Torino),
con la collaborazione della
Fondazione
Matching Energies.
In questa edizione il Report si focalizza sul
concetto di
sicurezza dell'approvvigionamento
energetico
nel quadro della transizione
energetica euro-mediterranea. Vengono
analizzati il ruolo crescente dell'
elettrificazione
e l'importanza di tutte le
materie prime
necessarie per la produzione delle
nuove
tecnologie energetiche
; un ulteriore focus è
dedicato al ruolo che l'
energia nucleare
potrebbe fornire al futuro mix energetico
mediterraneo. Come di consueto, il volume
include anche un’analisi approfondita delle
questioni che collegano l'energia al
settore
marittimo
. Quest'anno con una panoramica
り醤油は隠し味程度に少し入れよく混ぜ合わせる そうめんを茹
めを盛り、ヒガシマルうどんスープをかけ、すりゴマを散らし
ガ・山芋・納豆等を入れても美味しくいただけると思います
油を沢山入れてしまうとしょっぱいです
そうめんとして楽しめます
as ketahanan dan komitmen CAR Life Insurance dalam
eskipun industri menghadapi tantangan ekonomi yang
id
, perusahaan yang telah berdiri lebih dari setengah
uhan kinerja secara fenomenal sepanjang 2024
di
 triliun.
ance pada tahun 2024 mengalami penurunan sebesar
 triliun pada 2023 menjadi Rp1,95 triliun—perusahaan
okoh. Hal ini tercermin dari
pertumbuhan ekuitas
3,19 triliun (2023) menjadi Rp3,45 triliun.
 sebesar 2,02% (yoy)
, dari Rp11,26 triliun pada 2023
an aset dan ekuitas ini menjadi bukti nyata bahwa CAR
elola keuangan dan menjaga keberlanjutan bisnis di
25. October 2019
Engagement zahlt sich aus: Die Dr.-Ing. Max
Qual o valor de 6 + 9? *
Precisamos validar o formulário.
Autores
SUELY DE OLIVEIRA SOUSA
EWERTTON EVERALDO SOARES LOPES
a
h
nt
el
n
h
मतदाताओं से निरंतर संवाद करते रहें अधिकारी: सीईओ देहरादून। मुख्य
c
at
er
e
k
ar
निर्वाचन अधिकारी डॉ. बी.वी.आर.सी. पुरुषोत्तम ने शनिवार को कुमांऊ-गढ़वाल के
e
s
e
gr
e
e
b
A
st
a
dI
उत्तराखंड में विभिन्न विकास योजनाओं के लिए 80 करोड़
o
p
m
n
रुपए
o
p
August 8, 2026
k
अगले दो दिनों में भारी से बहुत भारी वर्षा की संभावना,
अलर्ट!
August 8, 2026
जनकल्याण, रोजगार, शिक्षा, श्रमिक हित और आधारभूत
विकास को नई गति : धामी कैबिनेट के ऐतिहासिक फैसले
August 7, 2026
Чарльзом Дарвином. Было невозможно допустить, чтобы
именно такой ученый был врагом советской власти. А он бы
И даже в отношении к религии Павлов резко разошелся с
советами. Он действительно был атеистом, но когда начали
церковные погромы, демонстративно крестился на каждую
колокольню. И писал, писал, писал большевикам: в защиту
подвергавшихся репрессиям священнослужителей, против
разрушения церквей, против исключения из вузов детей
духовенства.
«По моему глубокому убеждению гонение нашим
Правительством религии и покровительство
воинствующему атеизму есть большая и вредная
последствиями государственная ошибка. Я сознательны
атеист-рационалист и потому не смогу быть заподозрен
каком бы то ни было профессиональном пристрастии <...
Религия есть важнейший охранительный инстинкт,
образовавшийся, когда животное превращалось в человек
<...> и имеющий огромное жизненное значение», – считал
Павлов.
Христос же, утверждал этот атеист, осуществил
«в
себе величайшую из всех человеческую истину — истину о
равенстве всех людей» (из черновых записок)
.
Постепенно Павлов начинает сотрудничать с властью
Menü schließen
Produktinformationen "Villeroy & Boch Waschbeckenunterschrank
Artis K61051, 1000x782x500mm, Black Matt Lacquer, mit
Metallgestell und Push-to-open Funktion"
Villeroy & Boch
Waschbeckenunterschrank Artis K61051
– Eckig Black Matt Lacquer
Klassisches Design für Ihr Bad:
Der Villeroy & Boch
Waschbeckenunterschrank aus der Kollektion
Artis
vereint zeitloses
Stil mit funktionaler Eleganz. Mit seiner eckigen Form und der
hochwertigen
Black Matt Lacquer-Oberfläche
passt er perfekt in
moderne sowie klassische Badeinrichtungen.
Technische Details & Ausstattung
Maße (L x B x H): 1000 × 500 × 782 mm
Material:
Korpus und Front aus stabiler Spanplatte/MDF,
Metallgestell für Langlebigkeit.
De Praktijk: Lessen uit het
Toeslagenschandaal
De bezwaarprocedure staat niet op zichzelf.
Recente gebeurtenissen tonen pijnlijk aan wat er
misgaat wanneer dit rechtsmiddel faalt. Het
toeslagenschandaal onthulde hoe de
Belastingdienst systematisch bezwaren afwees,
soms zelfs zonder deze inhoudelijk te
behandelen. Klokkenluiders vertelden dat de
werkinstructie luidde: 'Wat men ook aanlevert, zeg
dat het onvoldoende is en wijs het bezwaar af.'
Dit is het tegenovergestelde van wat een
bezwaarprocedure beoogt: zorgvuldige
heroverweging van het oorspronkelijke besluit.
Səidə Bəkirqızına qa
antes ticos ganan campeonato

==

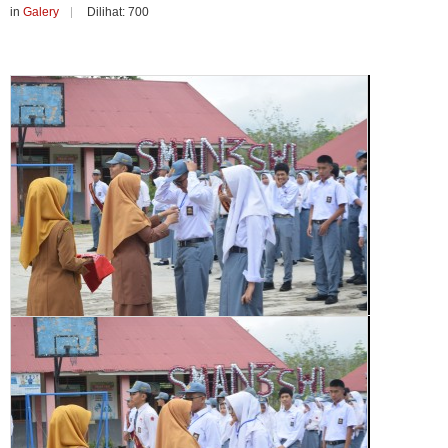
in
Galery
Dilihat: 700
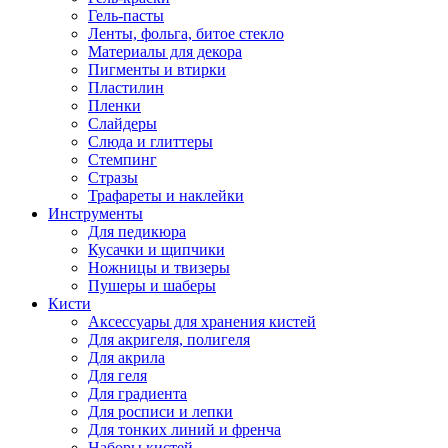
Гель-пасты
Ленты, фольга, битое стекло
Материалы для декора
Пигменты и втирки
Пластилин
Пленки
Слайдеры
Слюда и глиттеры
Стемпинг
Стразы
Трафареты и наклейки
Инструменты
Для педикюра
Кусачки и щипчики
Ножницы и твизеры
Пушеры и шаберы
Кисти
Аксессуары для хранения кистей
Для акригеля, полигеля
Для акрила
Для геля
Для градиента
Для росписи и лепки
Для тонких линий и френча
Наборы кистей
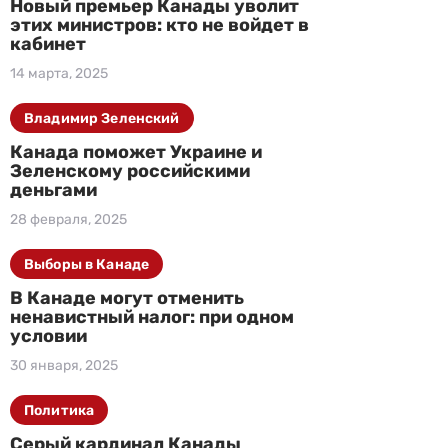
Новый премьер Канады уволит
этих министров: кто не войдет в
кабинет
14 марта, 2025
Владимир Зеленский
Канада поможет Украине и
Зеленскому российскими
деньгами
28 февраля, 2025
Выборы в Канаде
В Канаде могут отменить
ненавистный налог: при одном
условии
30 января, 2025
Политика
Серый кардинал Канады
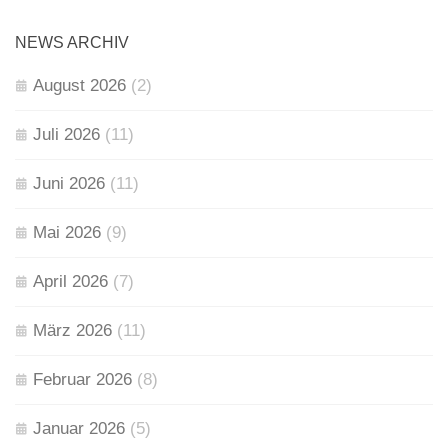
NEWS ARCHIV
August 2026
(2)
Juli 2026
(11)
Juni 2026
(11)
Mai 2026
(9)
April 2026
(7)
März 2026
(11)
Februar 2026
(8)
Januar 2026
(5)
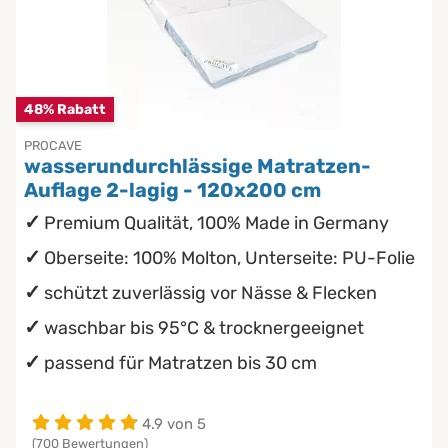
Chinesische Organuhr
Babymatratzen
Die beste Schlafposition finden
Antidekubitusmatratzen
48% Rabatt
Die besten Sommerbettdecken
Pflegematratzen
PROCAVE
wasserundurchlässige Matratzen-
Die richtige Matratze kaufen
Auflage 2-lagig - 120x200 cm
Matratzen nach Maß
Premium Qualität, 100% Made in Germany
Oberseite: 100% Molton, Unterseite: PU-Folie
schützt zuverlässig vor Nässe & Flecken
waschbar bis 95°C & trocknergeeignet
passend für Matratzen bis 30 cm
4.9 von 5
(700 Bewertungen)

Task details:
Render as a JSON list of strings, one per line, the lines between the line holding "Новый премьер Канады уволит" and the line holding "Серый кардинал Канады", inclusive, leaving out blank lines.

Answer space:
[
  "Новый премьер Канады уволит",
  "этих министров: кто не войдет в",
  "кабинет",
  "14 марта, 2025",
  "Владимир Зеленский",
  "Канада поможет Украине и",
  "Зеленскому российскими",
  "деньгами",
  "28 февраля, 2025",
  "Выборы в Канаде",
  "В Канаде могут отменить",
  "ненавистный налог: при одном",
  "условии",
  "30 января, 2025",
  "Политика",
  "Серый кардинал Канады"
]